To do: Render the lines below as a JSON list of strings, one string per line, skipping any blank lines.

Collected data:
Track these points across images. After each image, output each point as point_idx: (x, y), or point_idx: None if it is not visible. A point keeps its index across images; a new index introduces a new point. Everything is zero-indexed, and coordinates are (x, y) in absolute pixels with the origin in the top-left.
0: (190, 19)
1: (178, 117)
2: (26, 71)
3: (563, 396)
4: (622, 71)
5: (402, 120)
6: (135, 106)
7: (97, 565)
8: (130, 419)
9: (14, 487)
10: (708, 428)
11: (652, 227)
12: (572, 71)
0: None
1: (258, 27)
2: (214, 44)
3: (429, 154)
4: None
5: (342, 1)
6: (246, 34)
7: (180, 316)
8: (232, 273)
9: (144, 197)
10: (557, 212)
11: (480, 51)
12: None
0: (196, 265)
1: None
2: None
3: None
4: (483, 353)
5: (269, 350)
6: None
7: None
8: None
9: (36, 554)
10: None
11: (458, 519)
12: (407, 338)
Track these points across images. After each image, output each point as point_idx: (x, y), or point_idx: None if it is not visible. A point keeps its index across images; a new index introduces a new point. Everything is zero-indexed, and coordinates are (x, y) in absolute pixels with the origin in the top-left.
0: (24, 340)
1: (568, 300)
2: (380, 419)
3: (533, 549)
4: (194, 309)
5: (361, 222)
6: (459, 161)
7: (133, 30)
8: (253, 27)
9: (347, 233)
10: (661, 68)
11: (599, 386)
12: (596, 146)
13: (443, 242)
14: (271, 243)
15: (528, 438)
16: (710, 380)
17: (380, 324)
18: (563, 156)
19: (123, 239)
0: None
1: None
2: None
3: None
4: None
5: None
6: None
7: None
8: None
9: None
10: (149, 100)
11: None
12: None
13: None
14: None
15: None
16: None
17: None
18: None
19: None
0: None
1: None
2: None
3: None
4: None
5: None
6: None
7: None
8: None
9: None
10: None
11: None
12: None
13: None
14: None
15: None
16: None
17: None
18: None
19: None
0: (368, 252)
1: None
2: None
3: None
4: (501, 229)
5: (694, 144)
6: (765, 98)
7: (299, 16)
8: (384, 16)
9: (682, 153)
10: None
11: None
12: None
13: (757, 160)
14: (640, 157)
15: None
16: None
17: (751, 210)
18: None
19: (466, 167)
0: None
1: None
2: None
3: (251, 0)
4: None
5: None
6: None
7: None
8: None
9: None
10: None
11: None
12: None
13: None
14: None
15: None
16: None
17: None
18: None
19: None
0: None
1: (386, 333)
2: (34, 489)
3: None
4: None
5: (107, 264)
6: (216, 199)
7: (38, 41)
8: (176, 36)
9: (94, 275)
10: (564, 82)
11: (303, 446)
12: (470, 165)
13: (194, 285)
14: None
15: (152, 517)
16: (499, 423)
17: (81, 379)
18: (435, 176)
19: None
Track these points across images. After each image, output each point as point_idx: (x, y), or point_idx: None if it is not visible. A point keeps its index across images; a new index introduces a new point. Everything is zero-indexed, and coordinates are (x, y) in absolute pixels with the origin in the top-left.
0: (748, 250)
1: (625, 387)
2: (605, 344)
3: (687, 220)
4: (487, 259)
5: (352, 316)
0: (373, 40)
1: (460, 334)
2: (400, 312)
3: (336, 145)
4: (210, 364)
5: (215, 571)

Reply:
[
  "Track these points across images. After each image, output each point as point_idx: (x, y), or point_idx: None if it is not visible. A point keeps its index across images; a new index introduces a new point. Everything is zero-indexed, and coordinates are (x, y) in absolute pixels with the origin in the top-left.",
  "0: (190, 19)",
  "1: (178, 117)",
  "2: (26, 71)",
  "3: (563, 396)",
  "4: (622, 71)",
  "5: (402, 120)",
  "6: (135, 106)",
  "7: (97, 565)",
  "8: (130, 419)",
  "9: (14, 487)",
  "10: (708, 428)",
  "11: (652, 227)",
  "12: (572, 71)",
  "0: None",
  "1: (258, 27)",
  "2: (214, 44)",
  "3: (429, 154)",
  "4: None",
  "5: (342, 1)",
  "6: (246, 34)",
  "7: (180, 316)",
  "8: (232, 273)",
  "9: (144, 197)",
  "10: (557, 212)",
  "11: (480, 51)",
  "12: None",
  "0: (196, 265)",
  "1: None",
  "2: None",
  "3: None",
  "4: (483, 353)",
  "5: (269, 350)",
  "6: None",
  "7: None",
  "8: None",
  "9: (36, 554)",
  "10: None",
  "11: (458, 519)",
  "12: (407, 338)",
  "Track these points across images. After each image, output each point as point_idx: (x, y), or point_idx: None if it is not visible. A point keeps its index across images; a new index introduces a new point. Everything is zero-indexed, and coordinates are (x, y) in absolute pixels with the origin in the top-left.",
  "0: (24, 340)",
  "1: (568, 300)",
  "2: (380, 419)",
  "3: (533, 549)",
  "4: (194, 309)",
  "5: (361, 222)",
  "6: (459, 161)",
  "7: (133, 30)",
  "8: (253, 27)",
  "9: (347, 233)",
  "10: (661, 68)",
  "11: (599, 386)",
  "12: (596, 146)",
  "13: (443, 242)",
  "14: (271, 243)",
  "15: (528, 438)",
  "16: (710, 380)",
  "17: (380, 324)",
  "18: (563, 156)",
  "19: (123, 239)",
  "0: None",
  "1: None",
  "2: None",
  "3: None",
  "4: None",
  "5: None",
  "6: None",
  "7: None",
  "8: None",
  "9: None",
  "10: (149, 100)",
  "11: None",
  "12: None",
  "13: None",
  "14: None",
  "15: None",
  "16: None",
  "17: None",
  "18: None",
  "19: None",
  "0: None",
  "1: None",
  "2: None",
  "3: None",
  "4: None",
  "5: None",
  "6: None",
  "7: None",
  "8: None",
  "9: None",
  "10: None",
  "11: None",
  "12: None",
  "13: None",
  "14: None",
  "15: None",
  "16: None",
  "17: None",
  "18: None",
  "19: None",
  "0: (368, 252)",
  "1: None",
  "2: None",
  "3: None",
  "4: (501, 229)",
  "5: (694, 144)",
  "6: (765, 98)",
  "7: (299, 16)",
  "8: (384, 16)",
  "9: (682, 153)",
  "10: None",
  "11: None",
  "12: None",
  "13: (757, 160)",
  "14: (640, 157)",
  "15: None",
  "16: None",
  "17: (751, 210)",
  "18: None",
  "19: (466, 167)",
  "0: None",
  "1: None",
  "2: None",
  "3: (251, 0)",
  "4: None",
  "5: None",
  "6: None",
  "7: None",
  "8: None",
  "9: None",
  "10: None",
  "11: None",
  "12: None",
  "13: None",
  "14: None",
  "15: None",
  "16: None",
  "17: None",
  "18: None",
  "19: None",
  "0: None",
  "1: (386, 333)",
  "2: (34, 489)",
  "3: None",
  "4: None",
  "5: (107, 264)",
  "6: (216, 199)",
  "7: (38, 41)",
  "8: (176, 36)",
  "9: (94, 275)",
  "10: (564, 82)",
  "11: (303, 446)",
  "12: (470, 165)",
  "13: (194, 285)",
  "14: None",
  "15: (152, 517)",
  "16: (499, 423)",
  "17: (81, 379)",
  "18: (435, 176)",
  "19: None",
  "Track these points across images. After each image, output each point as point_idx: (x, y), or point_idx: None if it is not visible. A point keeps its index across images; a new index introduces a new point. Everything is zero-indexed, and coordinates are (x, y) in absolute pixels with the origin in the top-left.",
  "0: (748, 250)",
  "1: (625, 387)",
  "2: (605, 344)",
  "3: (687, 220)",
  "4: (487, 259)",
  "5: (352, 316)",
  "0: (373, 40)",
  "1: (460, 334)",
  "2: (400, 312)",
  "3: (336, 145)",
  "4: (210, 364)",
  "5: (215, 571)"
]